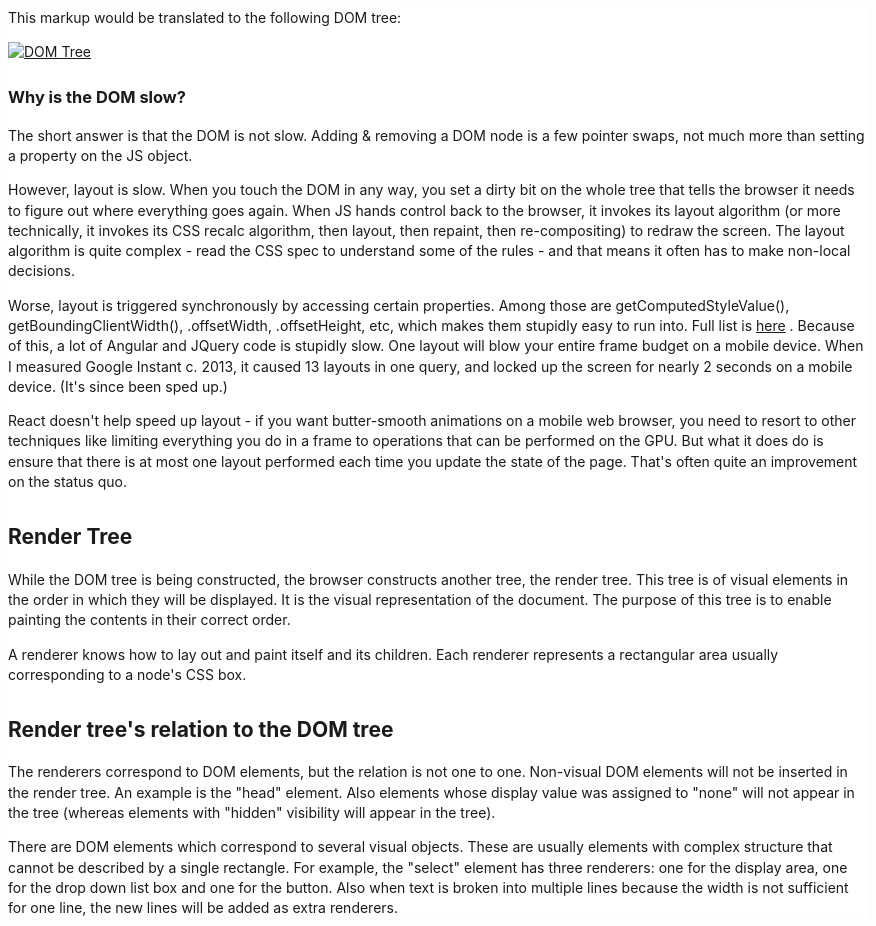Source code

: This markup would be translated to the following DOM tree:

 [ ![DOM Tree](/images/16ef855a130014986eef5af91304b3a0) ](https://camo.githubusercontent.com/1ea11f29843617b8069602880576f38c7d731a32/687474703a2f2f7777772e68746d6c35726f636b732e636f6d2f656e2f7475746f7269616c732f696e7465726e616c732f686f7762726f7773657273776f726b2f696d6167653031352e706e67) 

###  [](https://github.com/vasanthk/how-web-works#why-is-the-dom-slow) Why is the DOM slow?

The short answer is that the DOM is not slow. Adding & removing a DOM node is a few pointer swaps, not much more than setting a property on the JS object.

However, layout is slow. When you touch the DOM in any way, you set a dirty bit on the whole tree that tells the browser it needs to figure out where everything goes again. When JS hands control back to the browser, it invokes its layout algorithm (or more technically, it invokes its CSS recalc algorithm, then layout, then repaint, then re-compositing) to redraw the screen. The layout algorithm is quite complex - read the CSS spec to understand some of the rules - and that means it often has to make non-local decisions.

Worse, layout is triggered synchronously by accessing certain properties. Among those are getComputedStyleValue(), getBoundingClientWidth(), .offsetWidth, .offsetHeight, etc, which makes them stupidly easy to run into. Full list is [here](https://gist.github.com/paulirish/5d52fb081b3570c81e3a) . Because of this, a lot of Angular and JQuery code is stupidly slow. One layout will blow your entire frame budget on a mobile device. When I measured Google Instant c. 2013, it caused 13 layouts in one query, and locked up the screen for nearly 2 seconds on a mobile device. (It's since been sped up.)

React doesn't help speed up layout - if you want butter-smooth animations on a mobile web browser, you need to resort to other techniques like limiting everything you do in a frame to operations that can be performed on the GPU. But what it does do is ensure that there is at most one layout performed each time you update the state of the page. That's often quite an improvement on the status quo.

##  [](https://github.com/vasanthk/how-web-works#render-tree) Render Tree

While the DOM tree is being constructed, the browser constructs another tree, the render tree. This tree is of visual elements in the order in which they will be displayed. It is the visual representation of the document. The purpose of this tree is to enable painting the contents in their correct order.

A renderer knows how to lay out and paint itself and its children. Each renderer represents a rectangular area usually corresponding to a node's CSS box.

##  [](https://github.com/vasanthk/how-web-works#render-trees-relation-to-the-dom-tree) Render tree's relation to the DOM tree

The renderers correspond to DOM elements, but the relation is not one to one. Non-visual DOM elements will not be inserted in the render tree. An example is the "head" element. Also elements whose display value was assigned to "none" will not appear in the tree (whereas elements with "hidden" visibility will appear in the tree).

There are DOM elements which correspond to several visual objects. These are usually elements with complex structure that cannot be described by a single rectangle. For example, the "select" element has three renderers: one for the display area, one for the drop down list box and one for the button. Also when text is broken into multiple lines because the width is not sufficient for one line, the new lines will be added as extra renderers.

Exercise prompt:
Go through the data above and copy each line that holds the word "example".

Answer to this problem:
The renderers correspond to DOM elements, but the relation is not one to one. Non-visual DOM elements will not be inserted in the render tree. An example is the "head" element. Also elements whose display value was assigned to "none" will not appear in the tree (whereas elements with "hidden" visibility will appear in the tree).
There are DOM elements which correspond to several visual objects. These are usually elements with complex structure that cannot be described by a single rectangle. For example, the "select" element has three renderers: one for the display area, one for the drop down list box and one for the button. Also when text is broken into multiple lines because the width is not sufficient for one line, the new lines will be added as extra renderers.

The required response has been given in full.